An die beiden Frauen, die im Kloster des Jeronimos - eines der schönsten Bauten Lissabons - ihre Dienste anboten, habe ich eine lebhafte Erinnerung, denn vor allem das überaus hübsche Mädchen mit ihrem Lächeln spukte mir lange noch im Kopf herum.
Mutter und Tochter sollen es gewesen sein. Das hatte ich zumindest verstanden. Einen Mann hatte ich nicht bemerkt.

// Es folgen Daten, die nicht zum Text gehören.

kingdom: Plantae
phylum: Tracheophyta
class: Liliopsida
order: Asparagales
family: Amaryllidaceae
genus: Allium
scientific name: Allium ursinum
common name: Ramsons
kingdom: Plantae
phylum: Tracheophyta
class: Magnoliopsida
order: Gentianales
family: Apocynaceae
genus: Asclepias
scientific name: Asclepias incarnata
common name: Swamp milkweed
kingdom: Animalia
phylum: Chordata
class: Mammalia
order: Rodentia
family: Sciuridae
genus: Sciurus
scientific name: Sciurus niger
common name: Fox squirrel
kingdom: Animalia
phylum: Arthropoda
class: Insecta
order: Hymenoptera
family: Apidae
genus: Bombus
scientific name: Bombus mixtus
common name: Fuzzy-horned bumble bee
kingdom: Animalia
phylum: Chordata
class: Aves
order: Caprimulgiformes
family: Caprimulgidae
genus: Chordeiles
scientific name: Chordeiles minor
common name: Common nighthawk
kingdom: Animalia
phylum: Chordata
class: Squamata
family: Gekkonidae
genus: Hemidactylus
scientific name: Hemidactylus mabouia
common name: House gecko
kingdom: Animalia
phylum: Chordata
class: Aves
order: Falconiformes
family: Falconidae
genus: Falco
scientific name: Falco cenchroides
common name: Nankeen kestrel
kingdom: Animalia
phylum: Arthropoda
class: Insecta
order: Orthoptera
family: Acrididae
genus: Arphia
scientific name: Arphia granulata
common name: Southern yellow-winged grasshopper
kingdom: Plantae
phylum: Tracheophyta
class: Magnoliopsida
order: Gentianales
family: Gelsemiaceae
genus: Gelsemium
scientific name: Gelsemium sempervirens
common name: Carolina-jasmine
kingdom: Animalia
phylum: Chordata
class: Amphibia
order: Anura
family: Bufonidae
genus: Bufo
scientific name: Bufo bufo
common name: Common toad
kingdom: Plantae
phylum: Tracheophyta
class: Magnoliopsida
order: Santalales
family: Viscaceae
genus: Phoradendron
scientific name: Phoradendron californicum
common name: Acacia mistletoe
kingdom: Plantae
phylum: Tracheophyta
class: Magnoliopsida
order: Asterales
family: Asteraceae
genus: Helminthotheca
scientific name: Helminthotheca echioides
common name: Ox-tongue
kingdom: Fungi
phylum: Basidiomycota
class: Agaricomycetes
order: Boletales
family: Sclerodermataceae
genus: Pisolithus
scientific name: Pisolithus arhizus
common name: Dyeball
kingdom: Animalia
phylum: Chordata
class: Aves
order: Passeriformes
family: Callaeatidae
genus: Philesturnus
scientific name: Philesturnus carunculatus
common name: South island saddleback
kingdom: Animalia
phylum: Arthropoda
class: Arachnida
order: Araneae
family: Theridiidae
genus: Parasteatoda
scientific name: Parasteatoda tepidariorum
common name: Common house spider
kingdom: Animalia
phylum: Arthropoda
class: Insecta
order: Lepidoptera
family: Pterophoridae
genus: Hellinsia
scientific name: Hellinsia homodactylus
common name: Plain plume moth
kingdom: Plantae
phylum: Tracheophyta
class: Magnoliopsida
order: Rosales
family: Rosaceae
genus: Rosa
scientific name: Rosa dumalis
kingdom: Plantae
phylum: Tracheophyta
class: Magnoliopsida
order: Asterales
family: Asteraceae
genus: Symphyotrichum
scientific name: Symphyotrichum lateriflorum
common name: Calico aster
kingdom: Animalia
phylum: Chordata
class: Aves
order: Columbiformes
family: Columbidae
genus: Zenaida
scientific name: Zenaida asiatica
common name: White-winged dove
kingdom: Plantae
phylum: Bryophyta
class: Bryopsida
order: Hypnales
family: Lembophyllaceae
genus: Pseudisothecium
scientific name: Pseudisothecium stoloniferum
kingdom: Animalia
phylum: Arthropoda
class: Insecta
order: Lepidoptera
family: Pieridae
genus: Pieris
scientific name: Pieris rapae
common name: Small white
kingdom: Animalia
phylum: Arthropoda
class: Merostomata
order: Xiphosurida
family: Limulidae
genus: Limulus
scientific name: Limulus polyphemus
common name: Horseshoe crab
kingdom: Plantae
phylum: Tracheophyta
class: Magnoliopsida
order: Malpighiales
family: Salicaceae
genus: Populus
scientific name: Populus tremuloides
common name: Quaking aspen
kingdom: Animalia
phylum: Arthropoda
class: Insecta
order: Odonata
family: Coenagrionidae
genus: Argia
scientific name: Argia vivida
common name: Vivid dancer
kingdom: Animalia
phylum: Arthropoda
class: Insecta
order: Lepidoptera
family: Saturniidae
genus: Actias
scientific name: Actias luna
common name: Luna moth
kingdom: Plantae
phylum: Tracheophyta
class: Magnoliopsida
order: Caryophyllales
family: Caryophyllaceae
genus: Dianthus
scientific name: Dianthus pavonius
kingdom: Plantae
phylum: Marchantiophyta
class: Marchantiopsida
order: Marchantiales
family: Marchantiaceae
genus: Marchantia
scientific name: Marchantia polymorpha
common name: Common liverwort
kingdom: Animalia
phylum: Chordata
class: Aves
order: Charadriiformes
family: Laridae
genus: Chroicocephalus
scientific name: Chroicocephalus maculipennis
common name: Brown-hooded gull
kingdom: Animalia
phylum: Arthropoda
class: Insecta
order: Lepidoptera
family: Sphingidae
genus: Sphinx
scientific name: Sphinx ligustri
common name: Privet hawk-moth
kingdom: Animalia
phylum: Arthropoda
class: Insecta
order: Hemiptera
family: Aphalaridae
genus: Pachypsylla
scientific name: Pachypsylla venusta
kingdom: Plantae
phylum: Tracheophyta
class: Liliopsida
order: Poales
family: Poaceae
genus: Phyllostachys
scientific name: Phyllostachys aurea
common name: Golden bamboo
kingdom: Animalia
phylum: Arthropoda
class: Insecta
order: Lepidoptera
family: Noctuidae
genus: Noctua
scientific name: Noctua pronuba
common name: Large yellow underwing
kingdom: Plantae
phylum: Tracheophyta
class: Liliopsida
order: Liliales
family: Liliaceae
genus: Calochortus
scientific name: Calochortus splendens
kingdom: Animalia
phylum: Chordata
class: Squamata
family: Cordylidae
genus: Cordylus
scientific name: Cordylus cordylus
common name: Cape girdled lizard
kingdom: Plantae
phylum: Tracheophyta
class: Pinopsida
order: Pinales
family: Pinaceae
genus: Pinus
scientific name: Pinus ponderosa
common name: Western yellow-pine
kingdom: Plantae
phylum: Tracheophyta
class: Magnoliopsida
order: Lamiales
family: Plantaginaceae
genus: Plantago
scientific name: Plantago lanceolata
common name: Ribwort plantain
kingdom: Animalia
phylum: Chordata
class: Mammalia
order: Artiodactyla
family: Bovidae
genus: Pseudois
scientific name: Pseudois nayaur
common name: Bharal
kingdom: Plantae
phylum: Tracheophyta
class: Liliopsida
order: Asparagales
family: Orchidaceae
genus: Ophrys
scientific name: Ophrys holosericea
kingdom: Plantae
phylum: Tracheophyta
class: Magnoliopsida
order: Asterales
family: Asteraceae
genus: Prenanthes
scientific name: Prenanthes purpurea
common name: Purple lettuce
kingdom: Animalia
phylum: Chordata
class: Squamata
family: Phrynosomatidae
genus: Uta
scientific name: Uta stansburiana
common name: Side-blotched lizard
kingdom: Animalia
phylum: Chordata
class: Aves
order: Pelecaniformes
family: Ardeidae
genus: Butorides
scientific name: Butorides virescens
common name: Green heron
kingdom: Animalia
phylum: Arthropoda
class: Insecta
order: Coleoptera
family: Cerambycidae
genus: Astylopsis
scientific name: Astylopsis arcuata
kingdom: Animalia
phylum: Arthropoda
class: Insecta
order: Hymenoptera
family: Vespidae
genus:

Die beiden hatten mich diskret, freundlich und flüsternd angesprochen. Sie machten Äußerlich absolut nicht den Eindruck, aus dem horizontalen Gewerbe zu kommen. Da ich nur wenig von dem Zugeflüsterten verstanden hatte, war ich mir nicht so sicher, ob sie das sagten, was ich vermutete oder zu vermuten hoffte oder nicht. Das hätte peinlich ausgehen können, falls sie beispielweise nur für gefallene Mädchen gesammelt hätten. Ihre Blicke und ihr Lächeln waren aber schon verwirrend. Die Angemessenheit der Umgebung für ein derartiges Werbegespräch hatte ich aber bezweifelt und daher meine schmutzigen Gedanken nicht weiter verfolgt. Etwas verstört wandte ich mich schließlich ab.
Und nun kommst du, Peter, 44 Jahre später damit heraus, dass das wohl etwas hätte werden können. Mann oh Mann! Eine ménage à trois mit denen! Wert eines Disziplinarverfahrens wegen unerlaubten Entfernens von der Truppe war das Girl allemal!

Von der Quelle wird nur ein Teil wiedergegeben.